[TEXT BLOCK]
#####

# Hairazor's "Mini" Halloween 2015



## Hairazor (Mar 13, 2012)

Due to weather and other issues beyond my control I was not able to do much decorating for Halloween this year but did Witchify my porch.


----------



## bobzilla (Nov 13, 2008)

Looks nice!
I like your three headed dog


----------



## ocalicreek (Aug 1, 2013)

I absolutely love all the black cats!

Galen


----------



## jdubbya (Nov 6, 2005)

What a great scene you created! I love the clown in the cage and the "Little Monster" prop on top. I have that same monster. I' d love to have a porch that size to do something similar. Really looks nice!


----------



## RoxyBlue (Oct 6, 2008)

Nothing says Halloween quite like a bevy of witches

I wish I had your porch, too.


----------



## Pumpkin5 (Aug 8, 2010)

:jol:Very Witchy! I love seeing the girls hanging out, turning unsuspecting TOT's into toads. Let's hear it for the ghouls! I really like your set up and the clown is in the cage. (Right where clowns belong!)


----------



## The Halloween Lady (Aug 18, 2010)

Very nice assortment of critters and creeps! So are those witches keeping that poor little clown captive or is he keeping them out?


----------



## matrixmom (Aug 20, 2011)

you did a great job for "not decorating"!


----------



## Headless (Sep 4, 2011)

Yep it sure is witchified! Good job!


----------



## Copchick (Apr 10, 2012)

I love your gaggle of witches and all your detailing too. The three headed dog is cool!


----------



## IMU (Apr 8, 2009)

Nothing wrong with "mini" ... looks fantastic!


----------



## Hairazor (Mar 13, 2012)

Thanks for all the nice comments. One new thing I had this year was the Atmosfearfx Witching Hour projecting out my big front window, worked well with my Witch theme.


----------

#####

[EXERCISE DATA]

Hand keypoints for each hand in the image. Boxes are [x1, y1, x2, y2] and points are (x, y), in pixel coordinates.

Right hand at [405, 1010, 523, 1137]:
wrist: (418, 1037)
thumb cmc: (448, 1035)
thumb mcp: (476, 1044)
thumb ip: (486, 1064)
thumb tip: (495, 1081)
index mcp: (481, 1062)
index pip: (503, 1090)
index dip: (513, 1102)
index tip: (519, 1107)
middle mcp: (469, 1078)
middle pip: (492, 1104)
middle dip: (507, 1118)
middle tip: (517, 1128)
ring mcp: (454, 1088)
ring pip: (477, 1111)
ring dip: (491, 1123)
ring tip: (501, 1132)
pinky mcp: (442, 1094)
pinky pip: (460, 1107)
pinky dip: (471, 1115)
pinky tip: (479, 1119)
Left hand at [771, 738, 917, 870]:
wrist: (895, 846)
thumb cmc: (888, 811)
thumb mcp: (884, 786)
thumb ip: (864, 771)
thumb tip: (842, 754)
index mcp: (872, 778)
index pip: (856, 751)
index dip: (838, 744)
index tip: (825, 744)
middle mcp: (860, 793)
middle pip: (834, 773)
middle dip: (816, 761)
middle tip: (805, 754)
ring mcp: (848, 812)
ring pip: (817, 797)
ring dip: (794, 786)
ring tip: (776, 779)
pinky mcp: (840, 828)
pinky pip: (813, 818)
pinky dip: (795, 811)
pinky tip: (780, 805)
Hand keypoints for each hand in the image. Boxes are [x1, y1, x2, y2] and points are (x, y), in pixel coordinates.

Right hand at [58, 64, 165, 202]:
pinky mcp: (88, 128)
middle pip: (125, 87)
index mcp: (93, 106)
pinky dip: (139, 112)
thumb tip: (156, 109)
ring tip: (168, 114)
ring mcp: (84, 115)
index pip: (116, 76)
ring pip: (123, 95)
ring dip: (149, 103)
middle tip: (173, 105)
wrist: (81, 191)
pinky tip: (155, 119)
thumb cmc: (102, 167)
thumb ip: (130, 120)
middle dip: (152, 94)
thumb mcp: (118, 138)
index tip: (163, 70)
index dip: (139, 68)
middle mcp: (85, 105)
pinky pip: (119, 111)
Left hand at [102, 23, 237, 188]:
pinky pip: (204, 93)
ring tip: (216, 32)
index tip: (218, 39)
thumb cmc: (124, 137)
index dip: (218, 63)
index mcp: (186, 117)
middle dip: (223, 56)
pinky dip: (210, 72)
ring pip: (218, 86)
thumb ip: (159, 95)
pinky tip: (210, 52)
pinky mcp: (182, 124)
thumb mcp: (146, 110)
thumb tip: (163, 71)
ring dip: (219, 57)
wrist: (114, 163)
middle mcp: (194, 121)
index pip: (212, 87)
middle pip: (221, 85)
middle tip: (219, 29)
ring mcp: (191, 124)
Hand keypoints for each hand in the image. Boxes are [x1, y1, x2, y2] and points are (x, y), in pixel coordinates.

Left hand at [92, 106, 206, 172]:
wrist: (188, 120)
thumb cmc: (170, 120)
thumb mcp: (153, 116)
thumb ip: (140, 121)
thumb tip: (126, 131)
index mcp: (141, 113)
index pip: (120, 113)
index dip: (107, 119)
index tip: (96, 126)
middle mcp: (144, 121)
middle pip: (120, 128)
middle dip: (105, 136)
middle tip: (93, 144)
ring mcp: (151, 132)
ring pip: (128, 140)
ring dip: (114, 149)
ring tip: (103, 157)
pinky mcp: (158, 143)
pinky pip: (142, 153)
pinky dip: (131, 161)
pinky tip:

#####

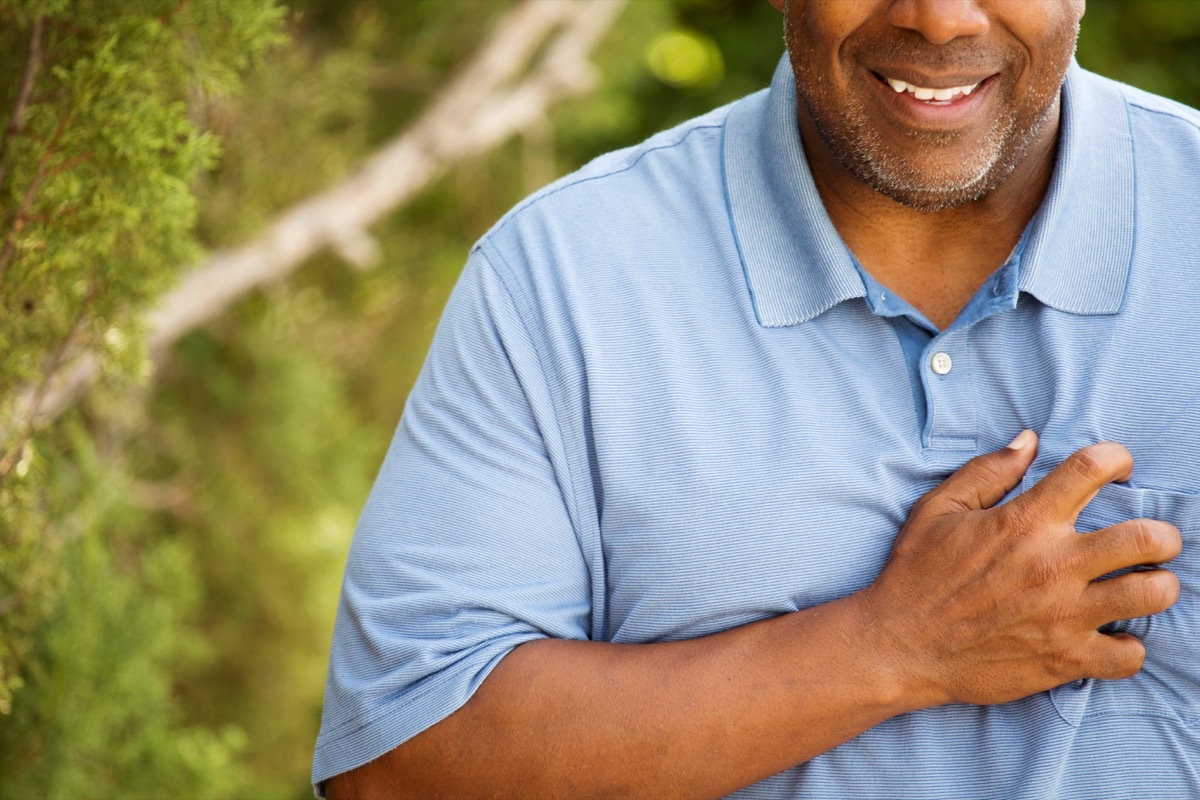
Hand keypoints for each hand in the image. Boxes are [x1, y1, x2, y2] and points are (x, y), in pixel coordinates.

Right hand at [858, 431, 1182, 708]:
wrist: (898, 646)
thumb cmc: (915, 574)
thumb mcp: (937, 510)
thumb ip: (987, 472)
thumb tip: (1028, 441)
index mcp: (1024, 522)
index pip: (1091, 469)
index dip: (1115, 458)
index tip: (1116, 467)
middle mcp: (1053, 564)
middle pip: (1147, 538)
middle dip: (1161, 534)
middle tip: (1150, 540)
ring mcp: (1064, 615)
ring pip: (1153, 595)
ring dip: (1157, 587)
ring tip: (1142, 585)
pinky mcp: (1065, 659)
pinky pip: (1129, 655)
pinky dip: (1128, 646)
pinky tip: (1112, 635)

#####

[SET OF TASKS]
1: Translate this sentence from the Halloween porch thread into French: "I absolutely love all the black cats!"
2: Repeat the stretch of the Halloween porch thread from "## ocalicreek (Aug" through "Really looks nice!", substituting "jester" for "clown".

[TASK RESULTS]
1: J'adore absolument tous les chats noirs !

2:
## ocalicreek (Aug 1, 2013)

I absolutely love all the black cats!

Galen


----------



## jdubbya (Nov 6, 2005)

What a great scene you created! I love the jester in the cage and the "Little Monster" prop on top. I have that same monster. I' d love to have a porch that size to do something similar. Really looks nice!